Still, I think I can cope. Pass the tweezers please. Oh, and Jenny Craig? I'll be in touch.
Sunday, 11 October 2009
An Adventure I Could've Done Without - an Evening in Accident & Emergency
I am, however, aware that 50 means I'm no longer a spring chicken. I'm sort of on the downhill run, I suppose, which is a horrible thought. So when, on Friday, I started having chest pains at work, I took them seriously. Seriously enough to clock off early and call into Calvary Hospital on my way home.

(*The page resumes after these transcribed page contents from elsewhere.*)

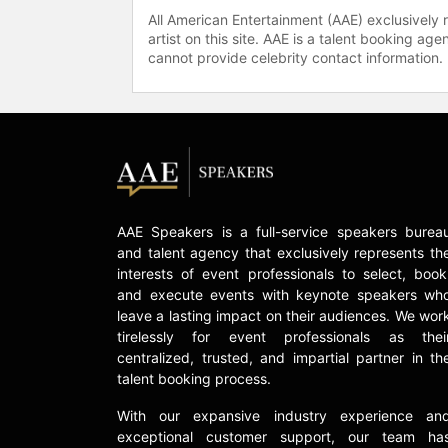
All American Entertainment (AAE) exclusively 
artist on this site. AAE is a talent booking a
cannot provide celebrity contact information.
AAE Speakers is a full-service speakers burea
and talent agency that exclusively represents th
interests of event professionals to select, book
and execute events with keynote speakers wh
leave a lasting impact on their audiences. We wor
tirelessly for event professionals as thei
centralized, trusted, and impartial partner in th
talent booking process.
With our expansive industry experience an
exceptional customer support, our team ha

They were great. Within about 10 minutes I was in a bed in Emergency, covered in those sticky ECG dots and hooked up to a machine that goes beep.
They kept me there till almost midnight, gave me three ECGs, two lots of blood tests, several different drugs and a hot dinner!
The verdict? The pressure in my chest, and pain through to my back, shortness of breath and light-headedness may be all about menopause. Bloody hell! Martin, the doctor who looked after me, said that as they had discounted the 'worst case scenario' – a heart attack – it was more than likely an anxiety attack (anxiety is sometimes a feature of menopause, and as I already suffer from anxiety disorder (froot loop that I am) I suppose it was to be expected.
I felt like a right twit – clogging up a bed for hours – but the staff were terrific. 'You did the right thing to come in', they said. 'You can't muck about with chest pain. Better to be sure than sorry – or dead'. True.
I discovered, when I had a second 'episode' in Emergency, that I am allergic to morphine. That was interesting! Useful to know for future reference!
I also discovered that Accident and Emergency on a Friday night is a rather interesting place. The patient in the bed next to me was an OD. There was also someone who sounded like an elephant trumpeting, except he was actually screeching obscenities. Then there was the drunk who kept abusing the staff in the foulest language imaginable, until the police took him away. I can see why staff might get a bit cynical now and then...
Boomerang Boy was terrific. I'd phoned him to let him know where I was and why, and that I was ok, and to ask him to bring me a clear visor for when I was allowed to go home (can't ride in the dark with a tinted one). He appeared at my bedside at around 6, and didn't leave till I did, at almost midnight. I taught him how to do cryptic crosswords – and, strangely enough, we had a 'nice' time, considering where I was and why!